Tehran’s volatile rhetoric shows Iran cannot be trusted on armament

    The commander of the Iranian Revolutionary Guard Corps (IRGC) appeared in front of the media this week to clarify that Iran has no plans to expand its ballistic missile programme – but the ferocity of Tehran’s rhetoric has left many unclear as to the true intentions of the Iranian regime.

    On Tuesday, Major General Mohammed Ali Jafari said that Iran has “the scientific ability to increase our missile range but it is not our current policy since most of the enemies’ strategic targets are already within this 2,000 km range. This range is enough to protect the Islamic Republic,” as quoted by the Tasnim news agency.

    Jafari is making the case that Iran has no need to expand its ballistic missile programme as it is dedicated purely to defensive purposes. This argument would curry far more favour were it not for Iran’s ongoing foreign policy to aggressively intervene in cross-border conflicts and to undermine the stability of foreign governments via subversives and the IRGC’s Qud Force special intelligence operatives.

    While these practices certainly exist in Iran’s international sphere of influence, there is one key reason for not taking the country’s public stance on armament seriously: the violent rhetoric of the regime.

    The development of Iran’s ballistic missile programme was a primary factor in the decision made by the Trump Administration to withdraw its support from the Joint Comprehensive Plan of Action (JCPOA, commonly known as the Iran Nuclear Deal). In the very same statement made by Jafari, he referred to moderates within Iran seeking to re-open diplomatic channels with the US as “traitors and anti-revolutionaries.”

    Seemingly seeking to prove his country’s revolutionary credentials, Jafari also responded negatively to journalists who suggested that Iran could follow the path of North Korea, a country that could until recently have never called itself friendly towards the United States. Jafari rejected the idea, instead saying that “the North Korean leader was a revolutionary but a communist, not an Islamic one. That is why he surrendered, but we will not do the same.”

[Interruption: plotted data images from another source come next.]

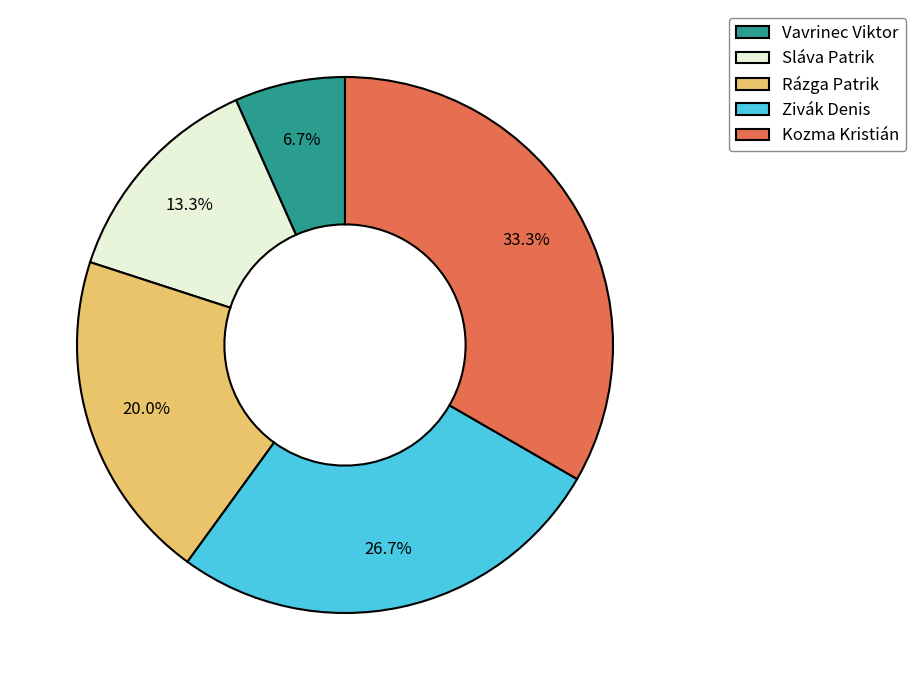

What percentage is the Vavrinec Viktor slice, to the nearest percent?

7%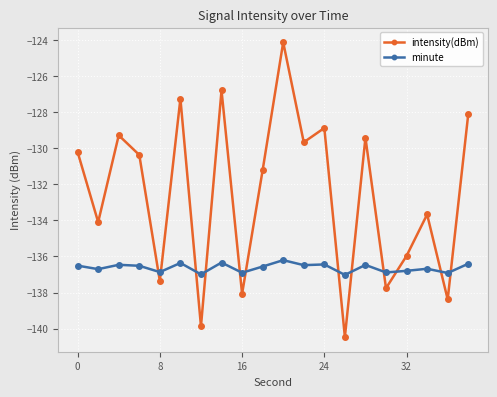

What is the difference between the maximum and minimum values in the minute series?

0.8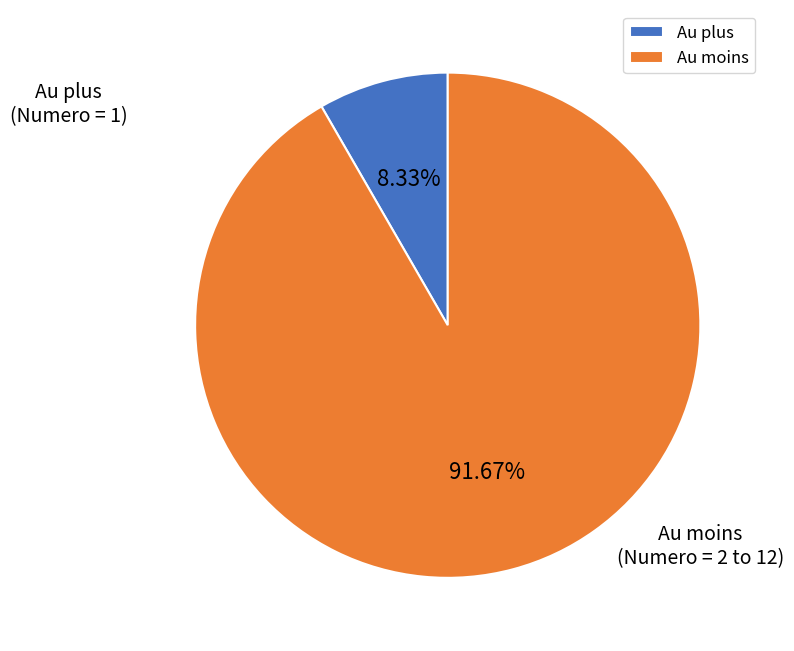

Is there a majority slice in this chart?

Yes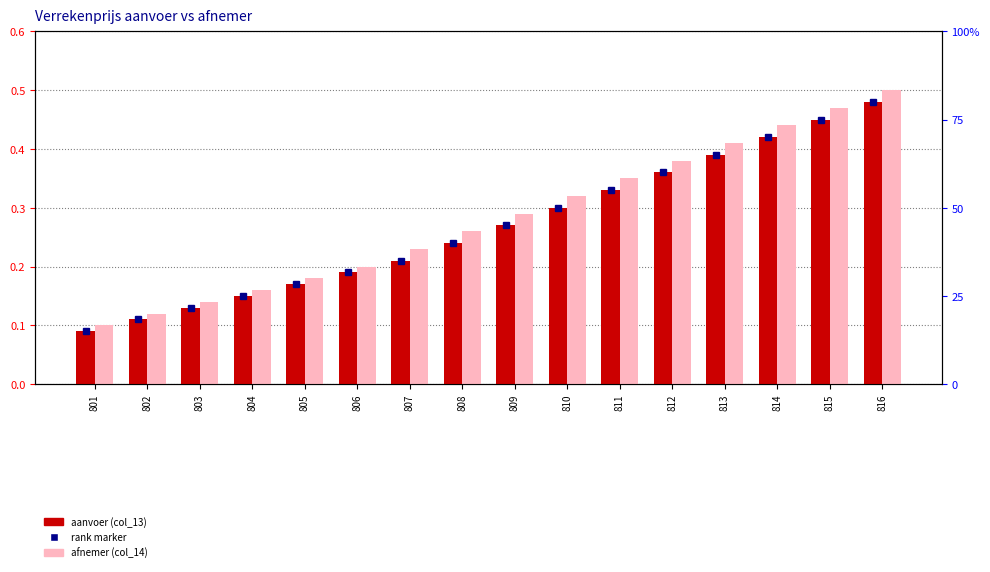

How many bars are there in each group?

2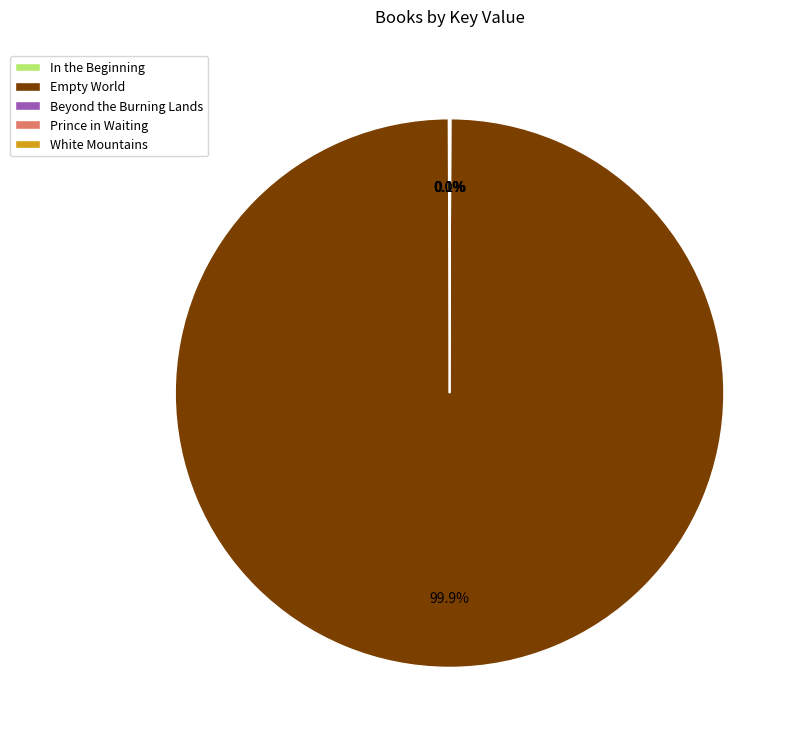

What is the majority slice?

Empty World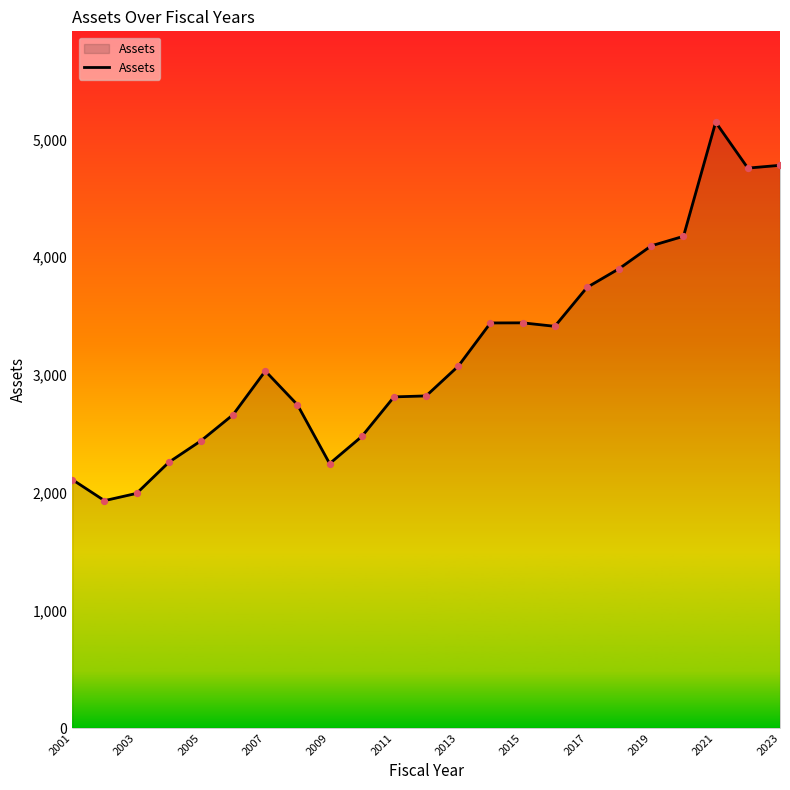

What is the maximum value shown in the chart?

5146.8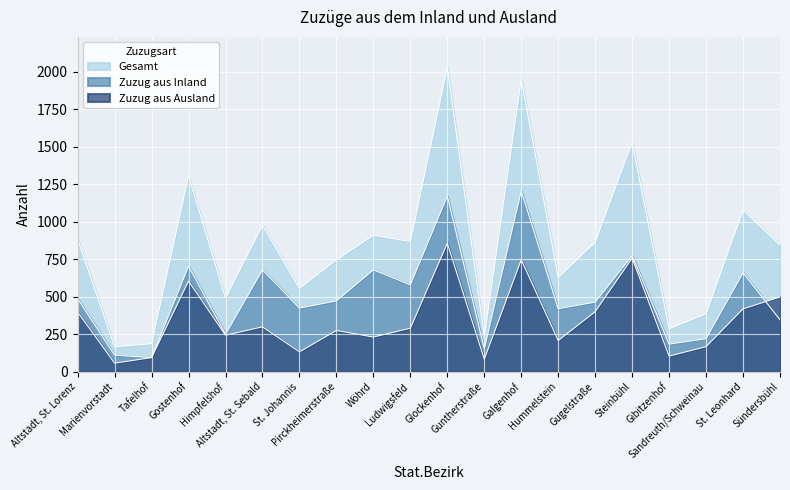

Which series has the widest spread of values?

Gesamt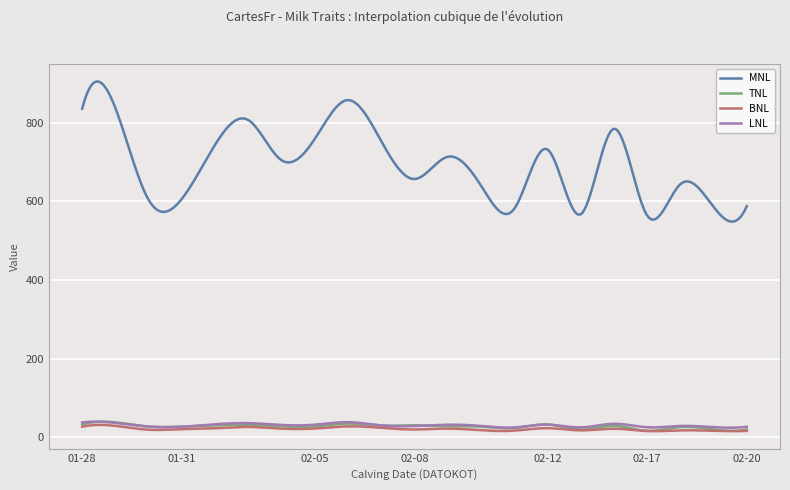

What is the lowest value of the LNL series?

24.7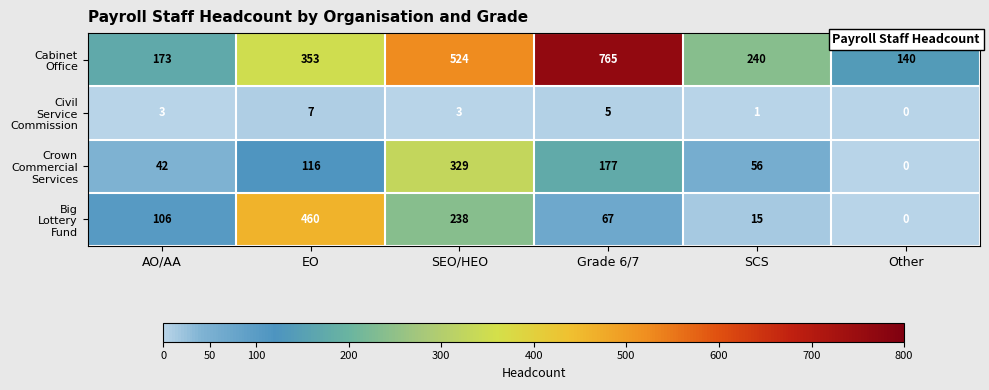

At which category does the chart reach its peak across all series?

Grade 6/7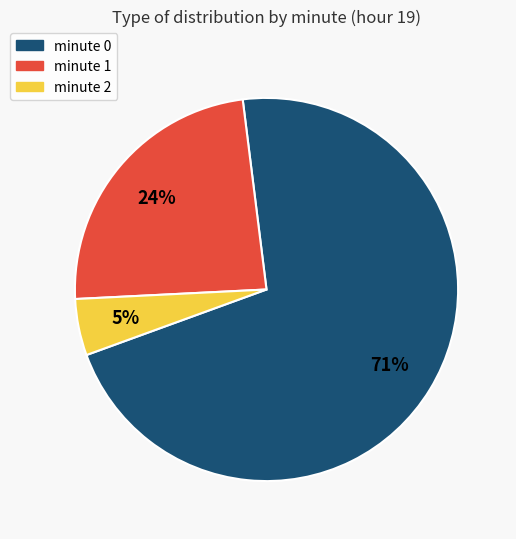

The minute 2 slice represents 5% of the pie. True or false?

True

    This is the leader of Iran’s military forces in one breath calling on other countries to end their criticism of Iran’s “defensive” weapons programmes, while in the next outlining exactly why Iran deserves to be considered a more radical state than the isolationist nuclear-armed North Korea.

    The United States, on the other hand, seems to be in the market for a summit with Iran’s leaders. In May, Secretary of State Mike Pompeo announced that such a meeting could be possible. “If anyone, especially the leaders of Iran, doubts the President’s sincerity or his vision,” Pompeo said, “let them look at our diplomacy with North Korea.”

    But, as in the case of its malign involvement in the Syrian and Yemeni conflicts in which it supports forces fighting US allies, Iran appears content in turning away diplomatic opportunities with its aggressive and unstable rhetoric.

    Earlier this month, Ayatollah Khamenei tweeted that Iran’s “stance against Israel is the same stance we have always taken. #Israel is a malignant cancerous tumor in the West Asian region that has to be removed and eradicated: it is possible and it will happen.”

    With words such as these coming directly from Iran’s leadership, aimed directly at America’s closest ally in the region, why would anyone trust the empty speeches they deliver promising that Iran’s weapons exist only to protect its own borders?